* What the task asks
Every line of the material that includes the word "Created" is to be shown.

* The input
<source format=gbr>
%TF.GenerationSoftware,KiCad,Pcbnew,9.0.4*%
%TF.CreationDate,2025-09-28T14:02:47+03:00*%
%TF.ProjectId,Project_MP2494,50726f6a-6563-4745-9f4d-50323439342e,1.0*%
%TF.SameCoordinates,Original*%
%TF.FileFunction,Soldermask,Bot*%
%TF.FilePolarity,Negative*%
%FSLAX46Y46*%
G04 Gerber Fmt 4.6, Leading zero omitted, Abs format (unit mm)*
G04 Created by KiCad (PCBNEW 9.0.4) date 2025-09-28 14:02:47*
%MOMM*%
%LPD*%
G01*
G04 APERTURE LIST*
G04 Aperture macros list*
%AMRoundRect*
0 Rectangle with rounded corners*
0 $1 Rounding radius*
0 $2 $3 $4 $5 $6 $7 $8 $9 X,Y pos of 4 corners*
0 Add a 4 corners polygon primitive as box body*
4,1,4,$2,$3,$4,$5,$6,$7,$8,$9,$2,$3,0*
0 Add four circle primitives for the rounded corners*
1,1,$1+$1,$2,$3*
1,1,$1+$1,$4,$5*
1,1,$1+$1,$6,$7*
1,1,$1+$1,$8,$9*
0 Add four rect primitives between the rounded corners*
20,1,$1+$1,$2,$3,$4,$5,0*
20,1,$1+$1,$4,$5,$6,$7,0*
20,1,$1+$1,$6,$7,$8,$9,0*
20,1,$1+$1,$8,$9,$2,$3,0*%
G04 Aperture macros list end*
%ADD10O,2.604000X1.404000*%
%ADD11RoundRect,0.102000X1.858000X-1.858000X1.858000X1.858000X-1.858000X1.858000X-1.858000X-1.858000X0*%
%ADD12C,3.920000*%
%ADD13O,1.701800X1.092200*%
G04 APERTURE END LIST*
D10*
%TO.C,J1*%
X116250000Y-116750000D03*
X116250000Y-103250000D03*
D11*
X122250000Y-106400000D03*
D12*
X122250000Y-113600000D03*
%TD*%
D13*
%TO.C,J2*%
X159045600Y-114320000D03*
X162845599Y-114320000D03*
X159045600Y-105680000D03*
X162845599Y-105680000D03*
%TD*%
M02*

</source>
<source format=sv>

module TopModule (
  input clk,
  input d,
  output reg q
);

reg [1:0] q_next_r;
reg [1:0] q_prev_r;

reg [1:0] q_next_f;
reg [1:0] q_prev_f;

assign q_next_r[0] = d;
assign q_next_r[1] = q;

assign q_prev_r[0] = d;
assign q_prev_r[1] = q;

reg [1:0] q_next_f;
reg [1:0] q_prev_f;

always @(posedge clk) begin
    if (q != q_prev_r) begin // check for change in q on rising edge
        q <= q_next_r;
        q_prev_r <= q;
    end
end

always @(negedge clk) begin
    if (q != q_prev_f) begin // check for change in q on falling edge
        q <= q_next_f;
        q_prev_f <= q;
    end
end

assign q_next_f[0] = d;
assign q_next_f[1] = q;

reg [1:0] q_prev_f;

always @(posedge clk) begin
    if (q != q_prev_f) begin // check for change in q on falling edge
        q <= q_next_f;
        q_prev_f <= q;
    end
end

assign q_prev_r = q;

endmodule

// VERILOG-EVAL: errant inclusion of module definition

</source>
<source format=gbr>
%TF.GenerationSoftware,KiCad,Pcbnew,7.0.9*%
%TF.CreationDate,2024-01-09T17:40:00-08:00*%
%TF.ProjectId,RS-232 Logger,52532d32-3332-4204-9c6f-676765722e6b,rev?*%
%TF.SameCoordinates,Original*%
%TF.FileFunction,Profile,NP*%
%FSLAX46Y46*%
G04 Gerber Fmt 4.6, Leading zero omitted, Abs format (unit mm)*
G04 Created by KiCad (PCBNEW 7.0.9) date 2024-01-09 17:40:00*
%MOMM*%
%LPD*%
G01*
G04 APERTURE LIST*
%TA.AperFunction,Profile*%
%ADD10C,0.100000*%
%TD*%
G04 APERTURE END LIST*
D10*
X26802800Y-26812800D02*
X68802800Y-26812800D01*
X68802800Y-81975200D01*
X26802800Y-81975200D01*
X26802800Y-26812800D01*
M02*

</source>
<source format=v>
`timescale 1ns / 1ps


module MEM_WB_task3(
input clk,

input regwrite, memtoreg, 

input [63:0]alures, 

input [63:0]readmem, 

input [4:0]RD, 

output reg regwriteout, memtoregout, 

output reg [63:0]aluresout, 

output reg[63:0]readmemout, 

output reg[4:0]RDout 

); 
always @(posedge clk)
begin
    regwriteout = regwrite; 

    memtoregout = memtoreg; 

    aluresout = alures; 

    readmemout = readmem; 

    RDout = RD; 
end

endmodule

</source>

* * *

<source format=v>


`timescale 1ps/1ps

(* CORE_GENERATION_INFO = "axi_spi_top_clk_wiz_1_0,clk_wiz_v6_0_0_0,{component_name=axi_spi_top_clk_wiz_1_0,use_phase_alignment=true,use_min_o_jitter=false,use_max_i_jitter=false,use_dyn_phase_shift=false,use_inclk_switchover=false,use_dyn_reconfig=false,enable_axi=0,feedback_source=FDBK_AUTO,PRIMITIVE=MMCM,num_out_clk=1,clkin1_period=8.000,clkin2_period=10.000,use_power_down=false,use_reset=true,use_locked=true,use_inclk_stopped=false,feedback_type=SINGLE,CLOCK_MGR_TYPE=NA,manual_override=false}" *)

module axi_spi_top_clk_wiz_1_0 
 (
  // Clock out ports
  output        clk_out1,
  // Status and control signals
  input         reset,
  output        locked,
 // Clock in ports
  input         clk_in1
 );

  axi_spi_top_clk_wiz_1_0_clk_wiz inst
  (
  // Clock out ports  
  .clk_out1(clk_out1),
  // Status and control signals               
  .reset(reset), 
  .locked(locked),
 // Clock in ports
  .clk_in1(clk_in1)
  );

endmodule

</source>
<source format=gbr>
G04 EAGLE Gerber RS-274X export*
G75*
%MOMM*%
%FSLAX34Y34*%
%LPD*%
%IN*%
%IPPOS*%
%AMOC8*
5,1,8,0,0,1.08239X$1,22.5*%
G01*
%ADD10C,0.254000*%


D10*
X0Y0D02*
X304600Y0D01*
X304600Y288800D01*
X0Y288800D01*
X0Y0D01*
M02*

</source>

* Written response
G04 Created by KiCad (PCBNEW 9.0.4) date 2025-09-28 14:02:47*
G04 Created by KiCad (PCBNEW 7.0.9) date 2024-01-09 17:40:00*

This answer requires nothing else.